__TEXT__
==========

The Parallelized Elephants In The Room

I think it’s time to face up to the fact that this whole parallelization fad is probably not going to go away. There was a recent thread of ffmpeg-devel regarding the possibility of ‘porting’ FFmpeg to something called the Nvidia Tesla. This discussion rekindled a dormant interest I have regarding what optimization possibilities could be in store for the Cell processor on board the Sony PlayStation 3, and whether there should be effort directed toward making FFmpeg capable of using such features.

SPE Element SPE Element
SPE Element PPE Element PPE Element SPE Element
SPE Element SPE Element

I finally took some time to read through many of the basic and advanced tutorials on offer and finally have a feel for what the system is set up to do. Unfortunately, it’s not always clear what these parallel architectures are capable of, a situation only exacerbated by vague, impenetrable marketing materials. Too many people confuse the Cell architecture with a homogenous multiprocessor environment, as is common today, which is simply not the case. In order to take advantage of the machine’s full power, an app has to be written with a special awareness of the fact that the Cell has a primary core (PPE) and 6 little helper coprocessors (SPEs), as is half-heartedly illustrated above. The PPE is a dual-threaded general-purpose CPU (64-bit PowerPC) and can do anything. Meanwhile, each SPE is essentially another 64-bit PPC that has its own pool of 256 kilobytes of memory (LS) and a special memory controller (MFC) that coordinates contact with the outside world. To take advantage of the SPEs, the PPE has to load programs into their memory space and tell them to execute the code. The Cell also features DMA facilities to efficiently shuttle data between main memory and the SPEs’ local memory, and there are mailbox facilities and interrupts to facilitate communication between the PPE and the SPEs.

I don’t know about a general parallelized architecture for FFmpeg that would take advantage of multiple architectures like Cell and Tesla (because I still can’t figure out how Tesla is supposed to work). However, in a media playback application, it might be possible to assign one SPE the task of decoding perceptual audio. Another SPE might be performing inverse transform operations for a video codec, while another SPE does postprocessing and yet another handles YUV -> RGB conversion. On the opposite end, it seems reasonable that SPEs could be put to work at tasks like motion estimation for video encoding.

Would this qualify as a Google Summer of Code project for FFmpeg? There is precedent for this– see “Development assistant for the ‘Ghost’ audio codec” which was essentially a lab rat for Monty’s (of Vorbis fame) newer audio coding ideas. Fortunately, a prospective student would not require a PS3 for this project; just a Linux machine. For it seems that IBM has a freely downloadable tool called the Cell Simulation Environment. I’m still working on getting the program running (it’s distributed as an RPM and is most happy on a Red Hat system).

==========

__ENTRIES SHOWN__
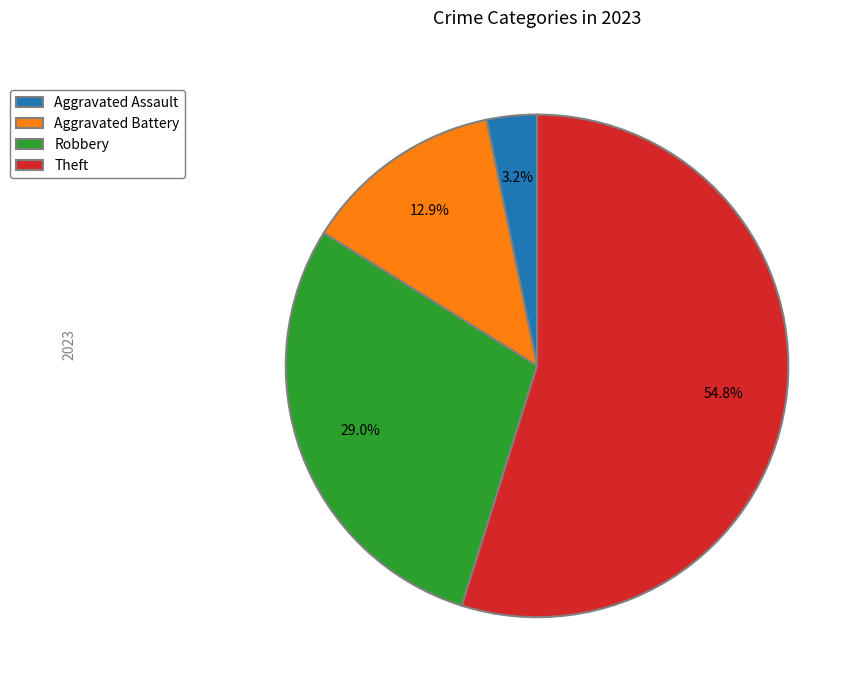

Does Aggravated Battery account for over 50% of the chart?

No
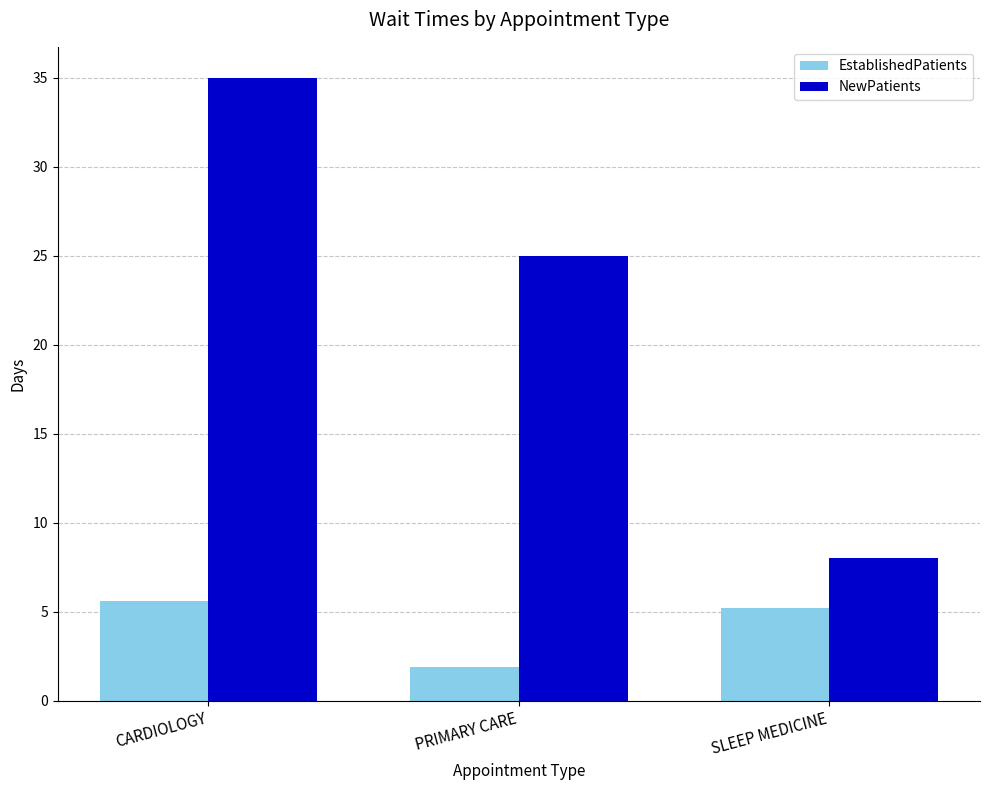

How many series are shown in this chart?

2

==========

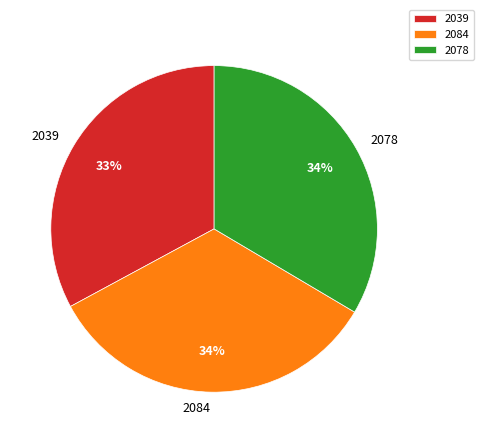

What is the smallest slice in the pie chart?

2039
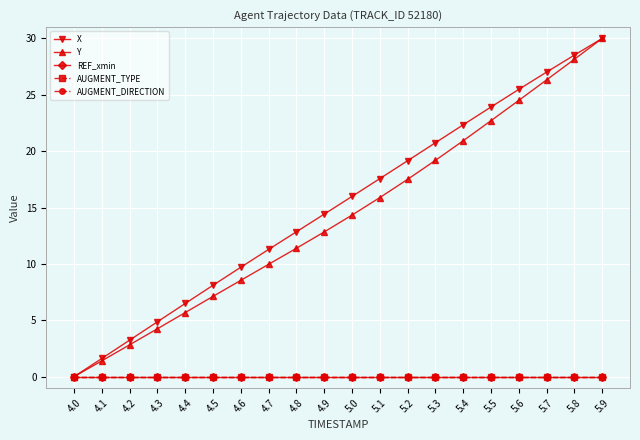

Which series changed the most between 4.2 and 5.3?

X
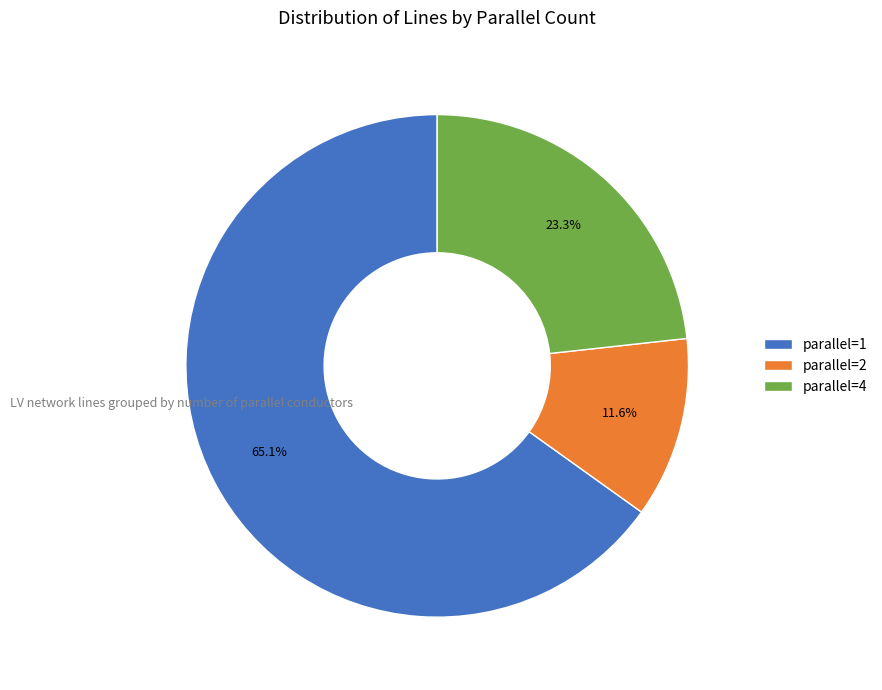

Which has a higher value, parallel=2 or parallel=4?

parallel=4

==========

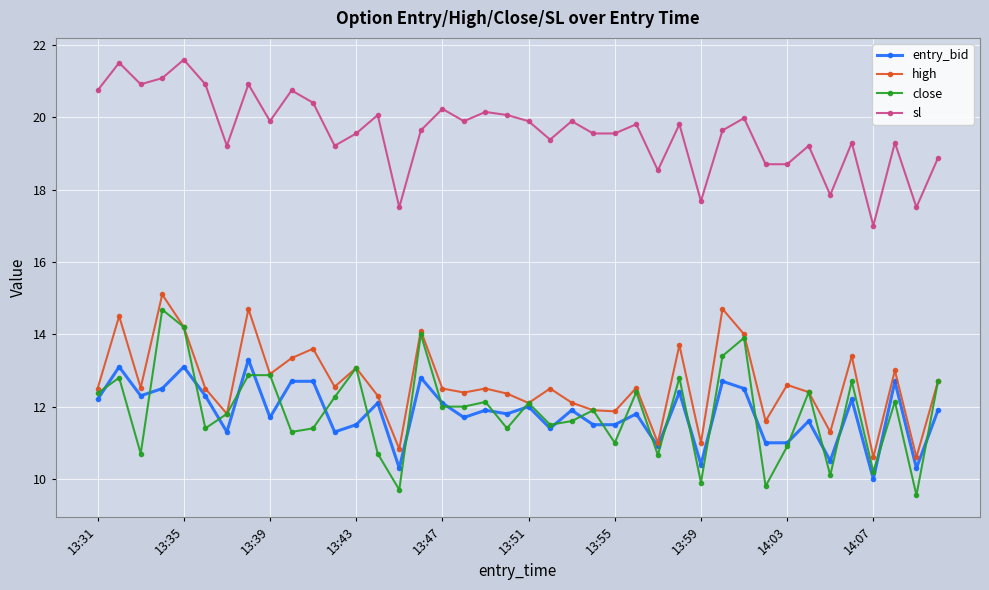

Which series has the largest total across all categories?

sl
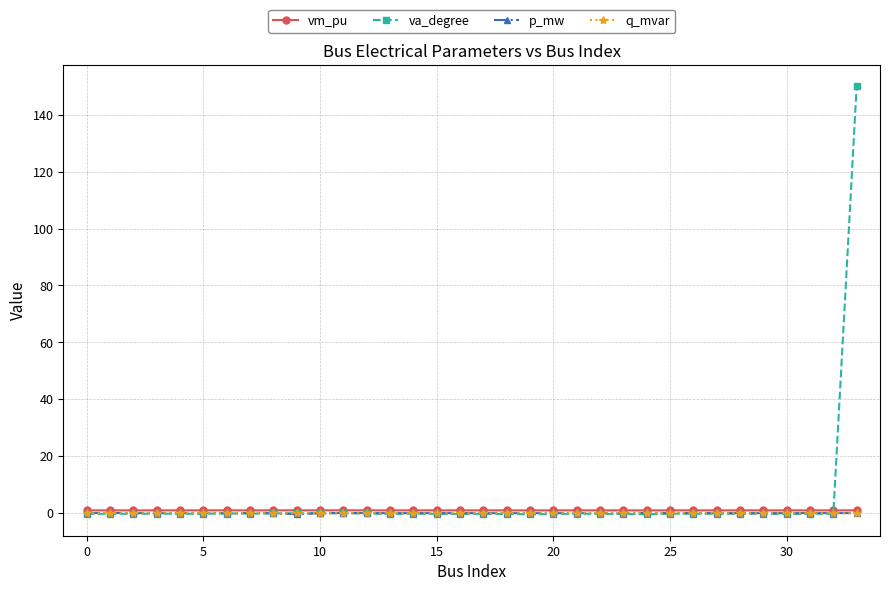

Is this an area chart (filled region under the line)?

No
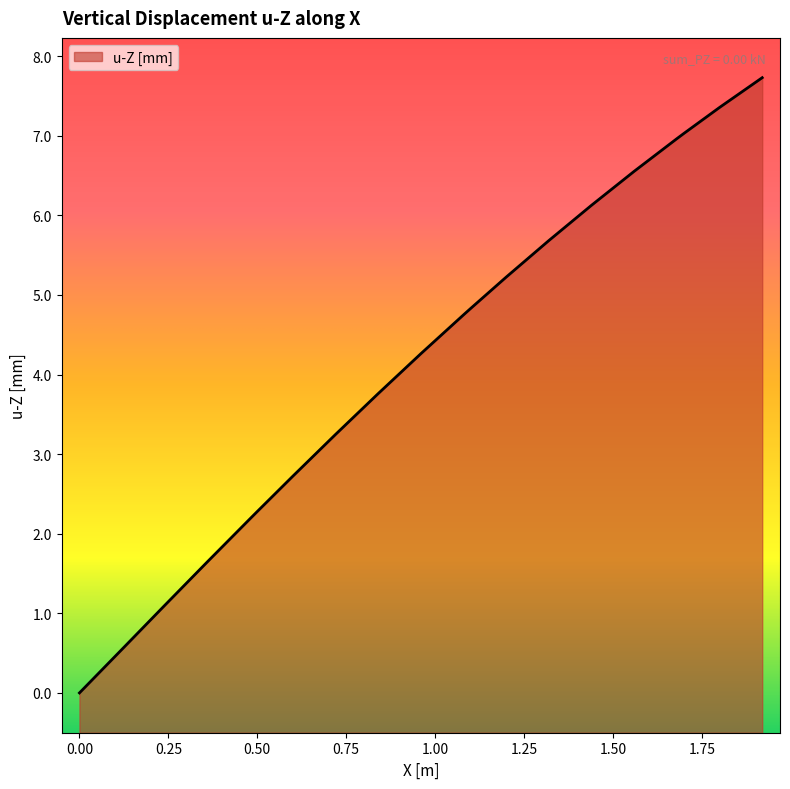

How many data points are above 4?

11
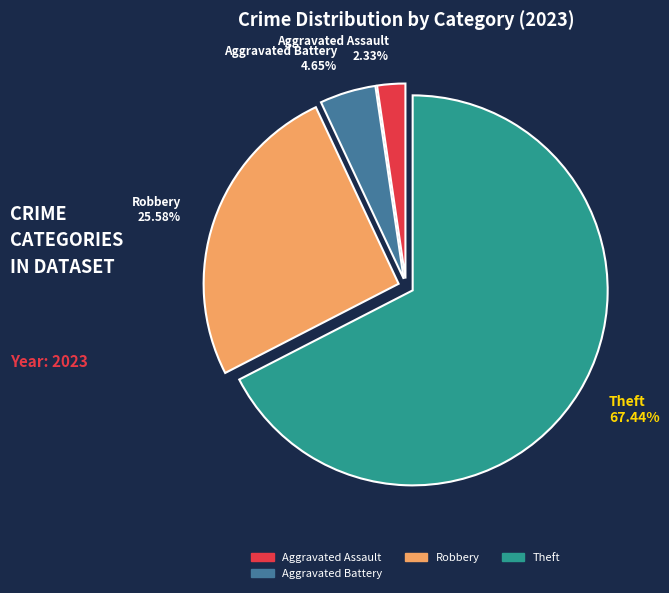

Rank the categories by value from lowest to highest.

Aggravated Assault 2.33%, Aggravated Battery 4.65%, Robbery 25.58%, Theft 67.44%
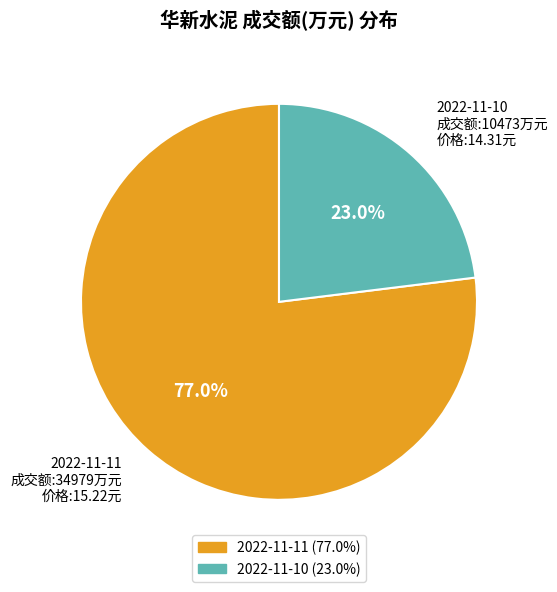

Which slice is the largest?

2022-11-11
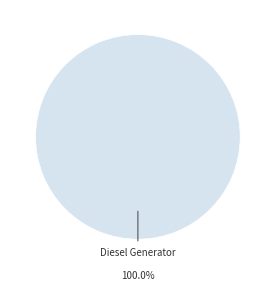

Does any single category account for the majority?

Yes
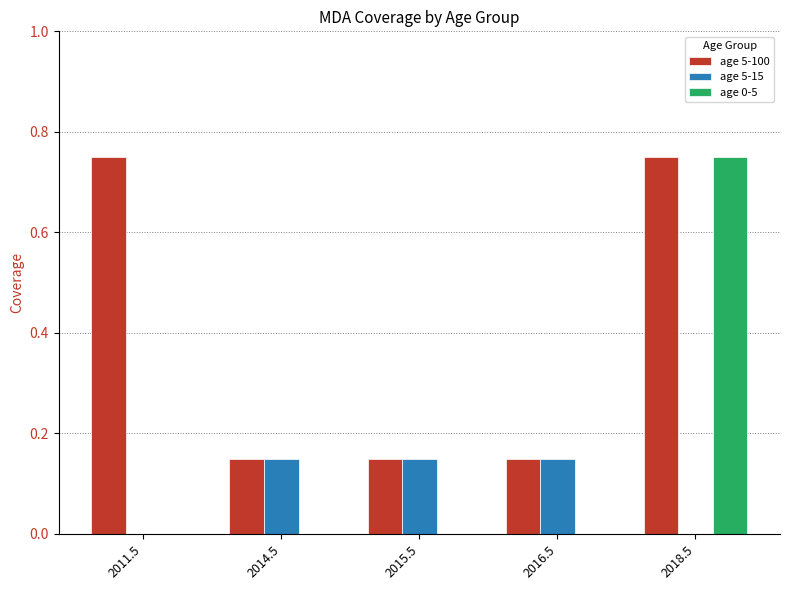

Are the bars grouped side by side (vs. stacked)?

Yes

==========

__REQUIREMENT A__
Copy word for word the part of the FFmpeg and Cell processor post that opens with the words containing "The Parallelized Elephants" and closes with "using such features.".
__REQUIREMENT B__
Carry on the post about FFmpeg and the Cell processor, picking up right after its last sentence.

__ANSWER SECTION A__
The Parallelized Elephants In The Room

I think it’s time to face up to the fact that this whole parallelization fad is probably not going to go away. There was a recent thread of ffmpeg-devel regarding the possibility of ‘porting’ FFmpeg to something called the Nvidia Tesla. This discussion rekindled a dormant interest I have regarding what optimization possibilities could be in store for the Cell processor on board the Sony PlayStation 3, and whether there should be effort directed toward making FFmpeg capable of using such features.

__ANSWER SECTION B__
I am a little surprised that there is not a PS3 Media Center project, in the spirit of the Xbox Media Center, at least not that I have been able to locate via web searches. I have been pondering the technical plausibility of such an endeavor. It almost seems as though the PS3 gives the guest OS just enough of a confined playground environment that it can’t possibly blossom into a reasonably high-end enviroment. While real-time video playback must be possible, is it possible to run at, say, full 1080p resolution at 30 fps? With all of the processing power, I trust that the Cell can handle any kind of video decoding, though I heard an unsubstantiated rumor once that it takes the PPE and 4 SPEs to decode HD H.264 video from a Blu-Ray disc. The PS3’s native HD player would have a slight advantage since it would presumably use the video hardware’s full feature set, which likely allows the PS3 to pass through raw 12-bit YUV data to be handled by the video hardware, in one way or another. In Linux under the hypervisor, you basically get to play with a big RGB frame buffer. That means that not only to you have to convert YUV -> RGB, but you also have to shuffle 2.5x as much raw video data to the video memory for each frame. That works out to upwards of 250 MB of data shuffling each second ((1920 * 1080 pixels/frame) * (4 bytes/pixel) * (30 frames/second)). I have read conflicting sources about whether it’s possible for Linux under the PS3 hypervisor to DMA data from main RAM to system RAM. Some sources contend that there is work ongoing while other sources claim that this feature was fixed in later firmware revisions (i.e., no longer possible).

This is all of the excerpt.